Welcome to the lives of insanely rich Chinese kids.

I think we all felt a little pang of jealousy when we saw the lavish lifestyles of the characters in the recent hit film, Crazy Rich Asians. Fast cars, huge mansions AND a never-ending supply of designer brands handed to them on a silver platter? Sigh, a girl can only dream.

Image source: google images

It all may have even seemed a little exaggerated to some however the craziest thing about that film is that it’s actually, very accurate.

Lifestyles that are a fantasy for us commoners, are very much a reality for many second-generation Chinese people. This has led to the rise of a phenomenon known as “Fuerdai” which refers to the children of the nouveau riche in China whose everyday choices have raised more than just a few eyebrows.

Image source: google images

It’s inevitable that having access to such a copious amount of money can result in some of these individuals getting a little carried away.

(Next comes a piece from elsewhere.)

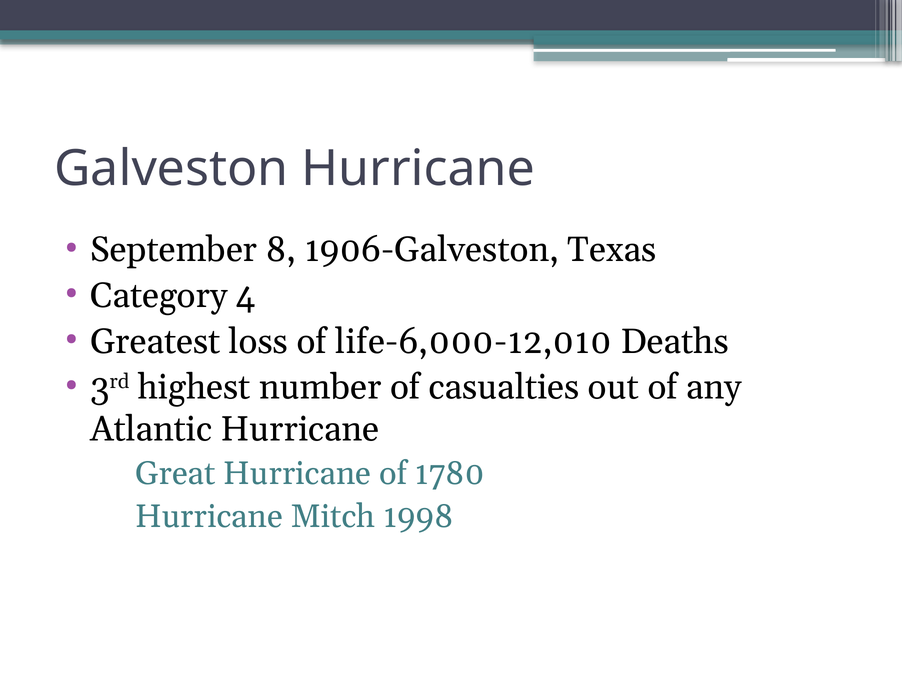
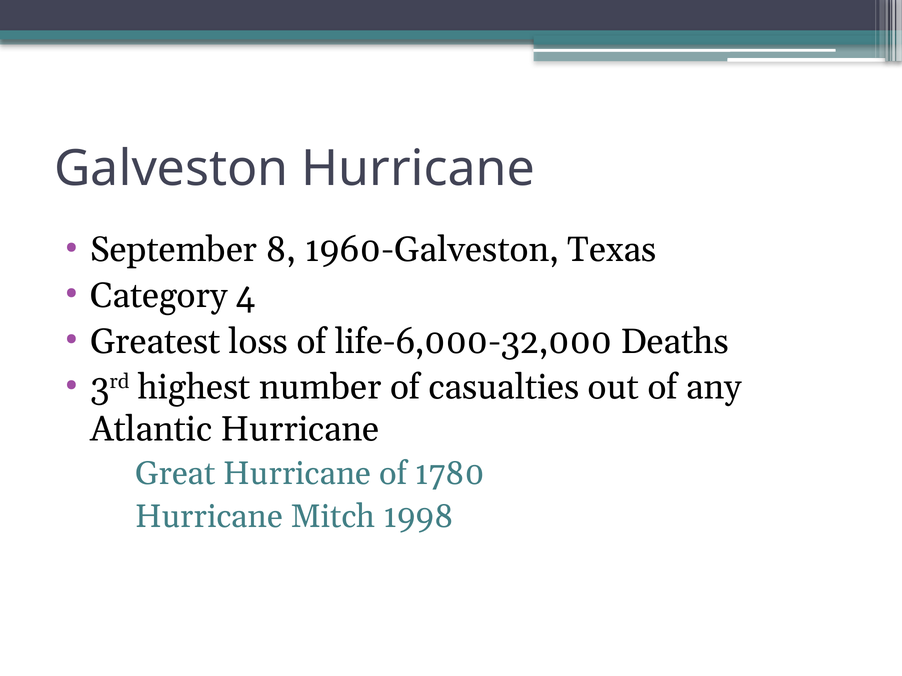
1906-Galveston: 1906-Galveston -> 1960-Galveston
life-6,000-12,010: life-6,000-12,010 -> life-6,000-32,000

There has been no shortage of reports of these crazy, rich Chinese kids misbehaving or taking part in money-burning antics such as over-partying or buying their dog two gold apple watches.

Others, however, have managed to take advantage of their status in a different way by using their easy access to big labels and creating a brand for themselves on social media.

Meet Feng Fan, a young, female hyperbeast who’s streetstyle has changed the luxury choices Fuedais typically opt for. It’s almost always been about the Chanel, Gucci or Cartier labels with these wealthy kids however Fan has found herself more infatuated by the Supreme drops or the Balenciaga Triple S trainers.

Her style has managed to win her more than 391,000 Instagram followers and upwards of 1.2 million on Weibo.

Feng says she had always been interested in clothes as early as her school days when she would spend her spare time playing dress-up games on the computer, taking aesthetic pictures or browsing fashion magazines. The first domestic women’s fashion and lifestyle magazine including Outlook and Rayli had released in the mid 90s and it was during this time that Feng recalls her style was slowly developing.

The constant progression of Feng’s style can even be seen in her Instagram profile where traces of her hyperbeast style can be seen increasing as the years go on.

Her exposure has even allowed her to run a successful online store called FF Studio, where she is able to make huge profits by selling hundreds of popular clothing items.

Feng belongs to a new generation of streetwear addicts who attract others of their kind and in-turn, create a community of life-long friends whose style and aesthetics brings them together.